Gerçi, terör örgütünü övmek, terör örgütüne yardım ve yataklık yapmak da ağır bir suçtur, ancak bunları bir yasal parti çatısı altında yaptığınız zaman yasalar size biraz daha fazla tolerans tanır. Hele hele AKP iktidarının " Siyasi partileri kapatmayı Zorlaştıran" yasa değişiklikleri de düşünülürse, bu durum çok daha kolaydır.

Şimdi burada bir duralım.

İşbirlikçi basınımızda farklı bir algılama yaratılmaya çalışılsa da yasal bölücü partiler ile yasadışı bölücü terör örgütü arasında bir fark, ayrım yoktur.

Her şeyden önce, BDP'liler PKK'yı bir terör örgütü olarak tanımaz. PKK'yı kınamak, terör eylemlerine karşı çıkmak bir yana PKK'yı öven açıklamalar yapar.

Kimi Kürtçü yazarların iddia ettiği gibi BDP ve PKK'nın söylemleri ayrı mıdır peki?

Hayır. BDP'liler PKK'nın taleplerini birebir aynen tekrarlarlar.

Peki BDP ile PKK arasında yöntem farkı var mıdır? Biri silahlı diğeri de silahsız bölücülük yapmakta mıdır?

Hayır. Bin kere hayır.

Çünkü son KCK operasyonu başta olmak üzere pek çok operasyonun da ortaya koyduğu üzere, PKK ile BDP iç içe geçmiş örgütlerdir. BDP'nin sadece üyeleri değil, pek çok yöneticisi, belediye başkanı aynı zamanda PKK üyesidir.

BDP binalarında defalarca kez molotof kokteylleri ve silahlar ele geçirilmiştir. BDP'nin eylemlerinde PKK bayrakları sallandırılmakta, Apo posterleri açılmakta, PKK ve Apo leyhine sloganlar atılmaktadır.

Yani, iki örgüt arasında bir yöntem farkı yoktur.

Sadece bölücüler yasaların izin verdiği ölçüde bölücülüğü BDP çatısı altında yapmakta, yasaların sınırları dışındaki eylemleri ise PKK adına gerçekleştirmektedir.

Peki, BDP ile PKK birbirinin alternatifi iki bölücü akım mıdır?

Hayır. İki örgüt birbirinin alternatifi olsa, birinin güçlü olduğu yerde diğerinin güç kaybetmesi gerekirdi. Halbuki öyle değildir.

Hakkari bunun en açık örneğidir. Hakkari, BDP'nin en güçlü olduğu şehirdir. Üç milletvekilinin üçü de BDP tarafından kazanılmıştır. Belediye seçiminde BDP %90'a yakın oy almıştır.

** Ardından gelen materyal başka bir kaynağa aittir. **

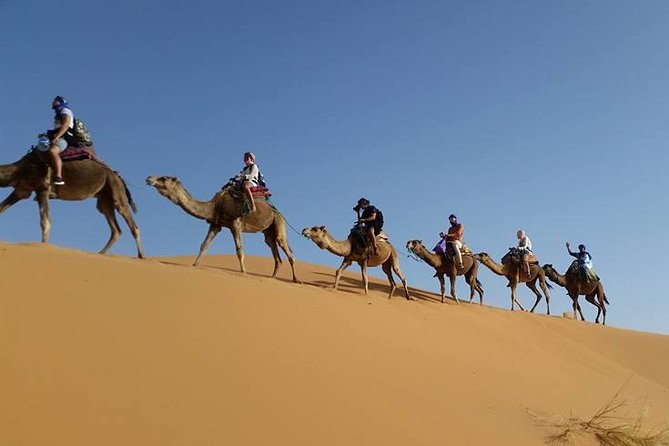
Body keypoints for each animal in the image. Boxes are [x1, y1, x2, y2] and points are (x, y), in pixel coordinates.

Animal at [0, 148, 144, 256]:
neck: (20, 168)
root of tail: (118, 176)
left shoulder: (43, 189)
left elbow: (45, 222)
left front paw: (44, 247)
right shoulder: (22, 190)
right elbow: (1, 209)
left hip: (116, 190)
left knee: (132, 224)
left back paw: (141, 256)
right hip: (104, 200)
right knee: (115, 229)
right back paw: (100, 253)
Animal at [145, 175, 298, 282]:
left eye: (163, 178)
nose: (149, 178)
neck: (215, 206)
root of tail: (277, 211)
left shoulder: (235, 224)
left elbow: (239, 250)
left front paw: (244, 272)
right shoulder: (216, 224)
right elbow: (204, 244)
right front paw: (195, 265)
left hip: (278, 222)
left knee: (286, 249)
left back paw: (296, 280)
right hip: (268, 232)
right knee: (274, 250)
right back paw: (272, 278)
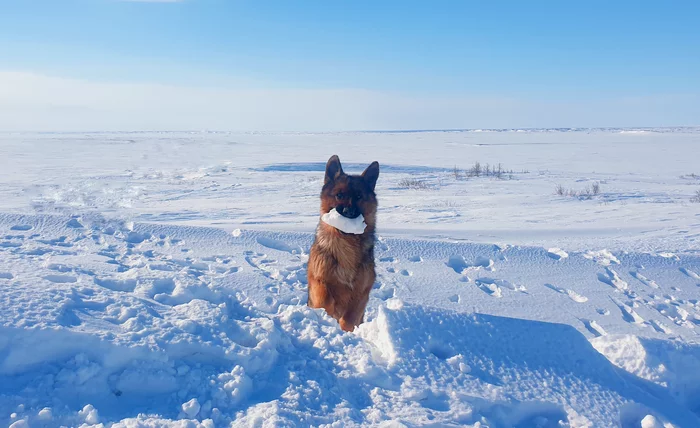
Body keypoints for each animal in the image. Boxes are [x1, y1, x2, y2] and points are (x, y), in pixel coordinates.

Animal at [308, 155, 380, 332]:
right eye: (339, 195)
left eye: (359, 197)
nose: (349, 212)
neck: (346, 244)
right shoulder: (319, 279)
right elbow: (325, 300)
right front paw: (328, 314)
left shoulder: (361, 292)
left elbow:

Hakkari, aynı zamanda PKK'nın da en güçlü olduğu şehirdir. O kadar ki, şehir adeta PKK'nın kurtarılmış bölgesi gibidir. Güvenlik güçlerine sürekli saldırılar düzenlenmekte, neredeyse bütün şehrin katıldığı illegal gösteriler yapılabilmektedir.

Bu durum, BDP'nin güçlü olduğu bütün şehirlerde böyledir. Belediye başkanlığını BDP'nin kazandığı bütün şehirlerde PKK da çok güçlüdür.

Dolayısıyla, BDP'nin güçlenmesi PKK'ya güç kaybettirmek bir yana, PKK'nın gücünü artırmaktadır.

Peki, bu kadar açık bir duruma rağmen, niye hâlâ BDP ile PKK'nın ayrı örgütler olduğu iddia ediliyor?

Bu tamamen bölücülüğe teslimiyetle alakalı bir durum. Türkiye'nin bölünmesinden rahatsız olmayanlar, ülkesinin bölünmesine asla izin vermeyecek Türk milletinin kafasını karıştırmak için bu propagandayı yapıyor. Amaç Türk insanının bölücülüğe karşı uyanıklığına zarar vermek.

Böylelikle BDP daha fazla meşruiyet kazanıyor. BDP meşruiyet kazandıkça PKK da adım adım meşru bir siyasi harekete dönüşüyor. PKK ile Türk devletinin masa başına oturacağı günlere de Türk milleti bu şekilde hazırlanıyor.

Bu senaryoyu bozmanın ilk adımı BDP'lilerin PKK'lı kimliklerini Türk milletine tekrar hatırlatmak olacaktır.

Ulusal Parti " Meclis'te terörist istemiyoruz " kampanyasıyla bu ilk adımı atmıştır.